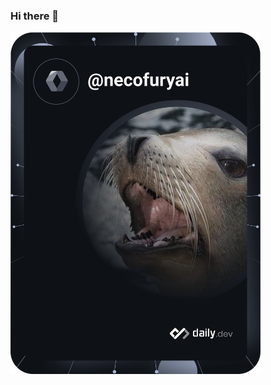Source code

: ### Hi there 👋
<a href="https://app.daily.dev/necofuryai"><img src="https://github.com/necofuryai/necofuryai/blob/main/devcard.svg" width="400" alt="Mashu Sakai's Dev Card"/></a>
<!--
**necofuryai/necofuryai** is a ✨ _special_ ✨ repository because its `README.md` (this file) appears on your GitHub profile.

Here are some ideas to get you started:

- 🔭 I’m currently working on ...
- 🌱 I’m currently learning ...
- 👯 I’m looking to collaborate on ...
- 🤔 I’m looking for help with ...
- 💬 Ask me about ...
- 📫 How to reach me: ...
- 😄 Pronouns: ...
- ⚡ Fun fact: ...
-->
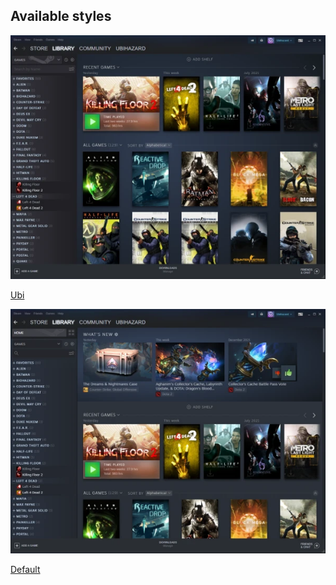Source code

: Available styles
----------------

![Ubi style](preview/ubi.webp "Ubi style")

[Ubi](https://raw.githubusercontent.com/ubihazard/steam-styler/main/gallery/ubi.webp "Enlarge")

![Default style](preview/default.webp "Default style")

[Default](https://raw.githubusercontent.com/ubihazard/steam-styler/main/gallery/default.webp "Enlarge")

**Task directions**.
Reproduce all lines above exactly. Leave the images out.

**Written reply**.
Source code

: ### Hi there 👋
<a href="https://app.daily.dev/necofuryai"><img src="https://github.com/necofuryai/necofuryai/blob/main/devcard.svg" width="400" alt="Mashu Sakai's Dev Card"/></a>
<!--
**necofuryai/necofuryai** is a ✨ _special_ ✨ repository because its `README.md` (this file) appears on your GitHub profile.

Here are some ideas to get you started:

- 🔭 I’m currently working on ...
- 🌱 I’m currently learning ...
- 👯 I’m looking to collaborate on ...
- 🤔 I’m looking for help with ...
- 💬 Ask me about ...
- 📫 How to reach me: ...
- 😄 Pronouns: ...
- ⚡ Fun fact: ...
-->
Source code

: Available styles
----------------

![Ubi style](preview/ubi.webp "Ubi style")

[Ubi](https://raw.githubusercontent.com/ubihazard/steam-styler/main/gallery/ubi.webp "Enlarge")

![Default style](preview/default.webp "Default style")

[Default](https://raw.githubusercontent.com/ubihazard/steam-styler/main/gallery/default.webp "Enlarge")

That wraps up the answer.